Autor: Filipe Manuel Neto
**Estilo, classe, elegância, um mistério intrigante e um agradável jogo de mentiras e meias verdades num filme que merece ser considerado um grande clássico.**
Há quem diga que este filme é o melhor filme de Hitchcock que Hitchcock nunca fez, e é verdade. O icónico director não fez este filme, nem sequer estava ligado à produção, e a sua influência, a influência do seu estilo muito particular, estão bem presentes aqui. O director, Stanley Donan, pode eventualmente ter sido um apreciador do mestre. Será? É possível que sim, não sei. Não importa, o director faz um bom trabalho e o filme é bom.

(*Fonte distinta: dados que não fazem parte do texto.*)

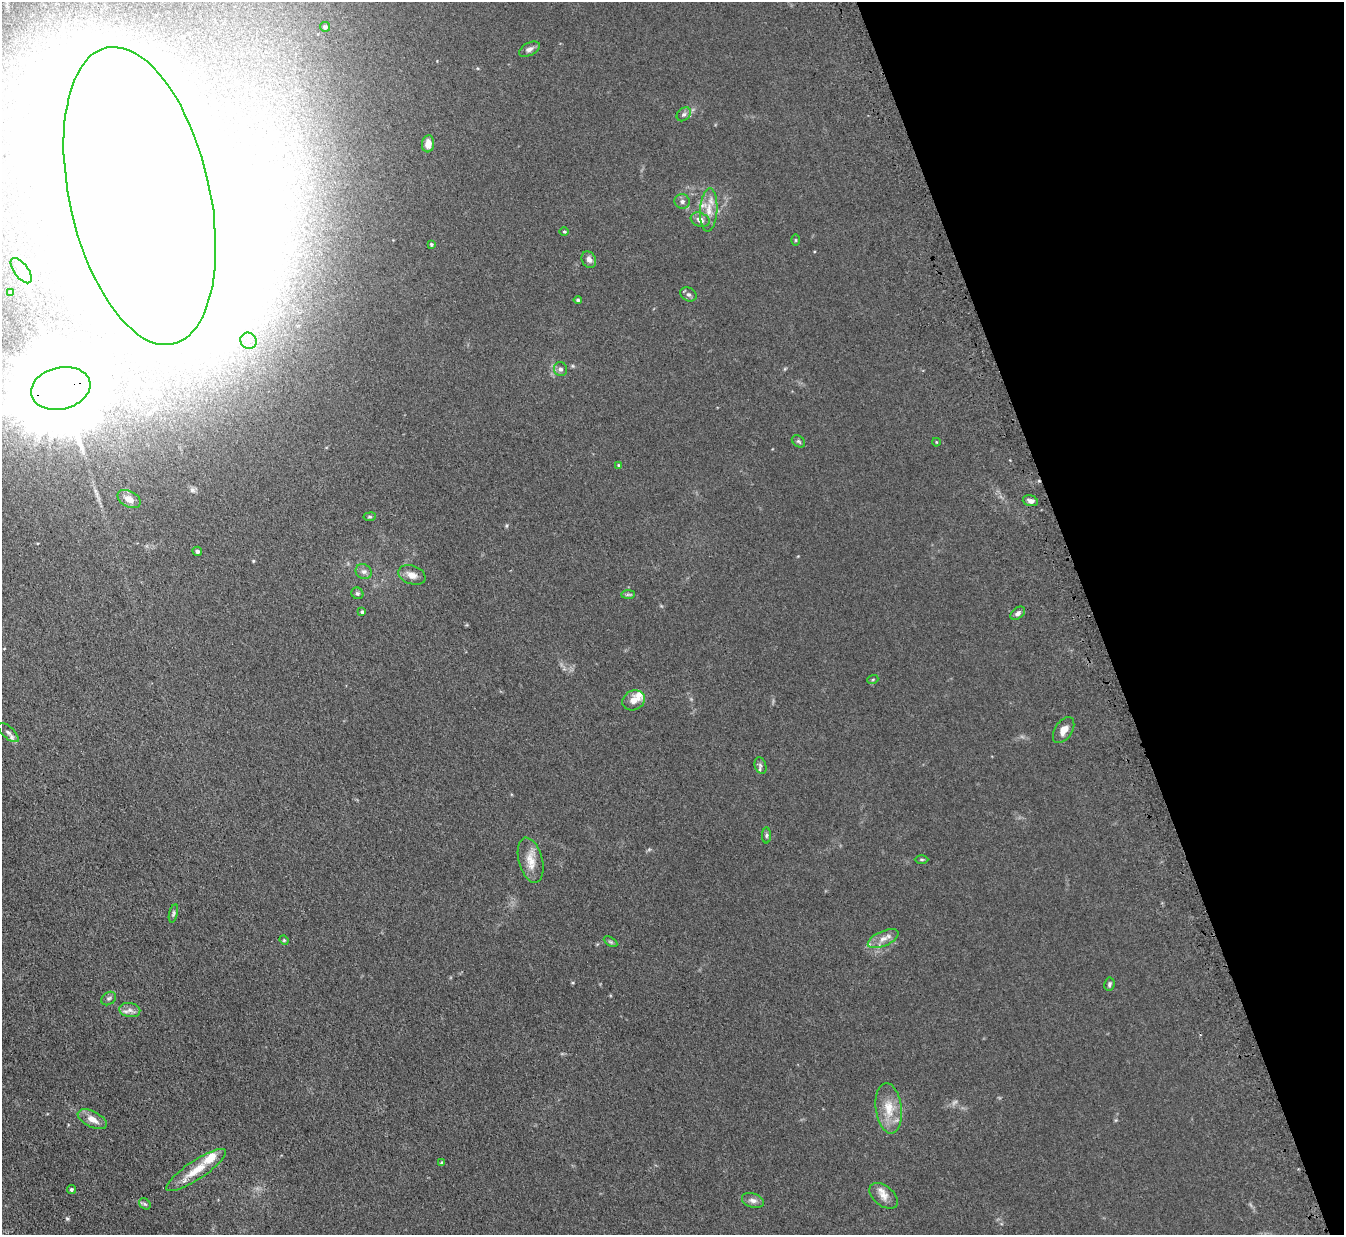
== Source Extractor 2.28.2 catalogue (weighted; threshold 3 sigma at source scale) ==
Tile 12 of 4 x 4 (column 4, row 3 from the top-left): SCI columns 4101-5442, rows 1403-2635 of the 5515 x 5398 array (HDU 1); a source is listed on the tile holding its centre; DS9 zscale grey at full resolution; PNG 1346 x 1237 px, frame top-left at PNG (2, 2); each listed source drawn as its Kron ellipse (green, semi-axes under 4 px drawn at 4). Shown black and unused: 19% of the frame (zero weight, under 3 of 5 exposures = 4% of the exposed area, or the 3 px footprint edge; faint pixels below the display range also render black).
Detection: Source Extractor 2.28.2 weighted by HDU 2 'WHT'; one run over the whole footprint, this tile lists its part. Background 0.0415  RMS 0.0047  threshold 0.0211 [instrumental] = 3 sigma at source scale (4.5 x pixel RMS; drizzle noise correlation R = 1.50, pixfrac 1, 0.05/0.05 arcsec/px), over >= 5 px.
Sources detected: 63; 1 too faint to see at this stretch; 4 inside a brighter object's white glare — neither listed nor drawn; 3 inside a brighter listed object's ellipse — not listed separately; the other 55 listed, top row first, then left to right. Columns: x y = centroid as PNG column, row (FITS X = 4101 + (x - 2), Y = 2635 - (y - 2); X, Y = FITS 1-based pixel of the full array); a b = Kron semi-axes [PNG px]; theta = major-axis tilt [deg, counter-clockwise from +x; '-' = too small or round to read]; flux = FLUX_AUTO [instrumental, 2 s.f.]
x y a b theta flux
325 27 5 5 - 1.1
529 49 11 6 28 1.7
684 114 8 6 42 1.2
428 144 8 6 84 4.2
140 196 152 70 -77 5900
682 201 8 7 - 1.4
709 210 21 8 87 5.5
700 220 10 7 -21 2.9
564 231 4 3 - 0.44
795 240 5 3 - 0.42
431 244 4 3 - 0.63
589 260 8 7 - 1.8
21 271 15 7 -53 3.2
10 292 4 3 - 0.47
688 294 8 6 -28 1.2
578 300 4 4 - 0.51
248 341 8 7 - 2.5
560 369 7 6 - 1.3
61 388 30 21 13 12000
798 441 7 5 -36 0.75
936 442 4 2 - 0.31
619 465 4 3 - 0.46
129 499 12 8 -28 4.3
1030 501 8 5 -16 1.5
370 517 6 3 7 0.55
197 551 5 4 - 1.3
364 572 8 7 - 1.5
412 575 14 9 -19 3.3
357 593 6 5 - 1
628 595 7 4 1 0.83
362 612 4 4 - 0.72
1018 613 8 5 39 1.5
873 679 5 3 - 0.48
634 700 12 9 28 3.6
1064 730 14 8 57 3.7
8 733 13 6 -43 1.7
760 765 8 5 -73 1.1
766 835 8 4 89 0.79
922 859 7 3 0 0.59
531 860 23 12 -75 6.2
173 913 9 4 76 0.85
883 939 16 7 24 3.6
284 940 5 4 - 0.5
611 942 7 4 -31 0.74
1109 984 7 5 80 0.87
109 998 8 6 36 1
130 1010 10 7 -10 2.2
889 1108 25 13 -83 9.2
92 1119 16 8 -27 4.1
442 1163 4 3 - 0.89
196 1170 35 9 34 9.9
71 1189 4 4 - 0.88
884 1196 16 10 -38 3.5
753 1200 11 7 -20 2
145 1204 6 5 - 0.71
Overlapping masked pixels (flux is a lower limit): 2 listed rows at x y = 140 196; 61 388
Isophote crosses this tile's border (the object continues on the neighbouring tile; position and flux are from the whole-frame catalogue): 2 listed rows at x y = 140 196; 61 388
Unlisted compact peaks at least as high as the median listed source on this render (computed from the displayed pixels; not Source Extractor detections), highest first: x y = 67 1219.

O centro do filme é o assassinato de um homem que deixa uma jovem esposa falida e sem um vintém no bolso, quando dantes vivia uma vida luxuosa. Nos dias a seguir, ela descobre que o marido não era quem dizia ser e que fora provavelmente morto por culpa da própria ganância: afinal, ele apropriara-se de um enorme valor em dinheiro roubado, anos antes por ele mesmo e por mais três cúmplices que, agora, queriam a parte que lhes cabia no produto surripiado. Entretanto, é também contactada pela CIA e por um ágil e manhoso cavalheiro que pode, também, não ser digno de confiança. Aliás, neste filme é realmente difícil saber quem diz a verdade.
O filme tem todas as qualidades para ser um grande clássico, e é presença regular numa série de canais televisivos dedicados a filmes antigos e clássicos. Também é considerado um dos melhores da carreira da maioria dos actores envolvidos. Os valores de produção também são excelentes, e há uma boa dose de dinheiro investido no filme: muitas cenas de exteriores e em locais de filmagem bastante reconhecíveis aproveitam o melhor que a sempre elegante Paris tem para nos dar, desde a sua catedral à beleza do rio Sena. Toda a cinematografia merece um olhar atento: não há nada de engenhoso, mas o que é feito é feito com muito talento e competência técnica. E a banda sonora? Magnífica.
Como sempre acontece, Audrey Hepburn dá-nos mais uma personagem cheia de charme e estilo, com um porte digno de aristocrata que os figurinos, desenhados por Givenchy (amigo pessoal da actriz), salientam ainda mais. Ela estava, então, a viver o momento de maior fulgor da sua carreira artística, e a colher todos os frutos do êxito. Ao lado dela, a figura inconfundível de Carey Grant dá-nos um rosto simpático, carregado de seriedade e credibilidade atestada pelo aspecto austero, pelos cabelos grisalhos e pelo ar decente do actor e da sua personagem, que não é tão séria quanto pode parecer. Eles fazem uma excelente harmonização de opostos: ela é jovem e ele é maduro, ele é inteligente e ela é mais emotiva, ele é sentimentalmente mais racional e ponderado, ela é mais impulsiva e deixa as coisas acontecerem, ela quer acreditar e confiar nele, ele não lhe dá uma única garantia razoável de confiança. Temos ainda um elenco de apoio sólido onde pontificam Walter Matthau, James Coburn, Jacques Marin e George Kennedy.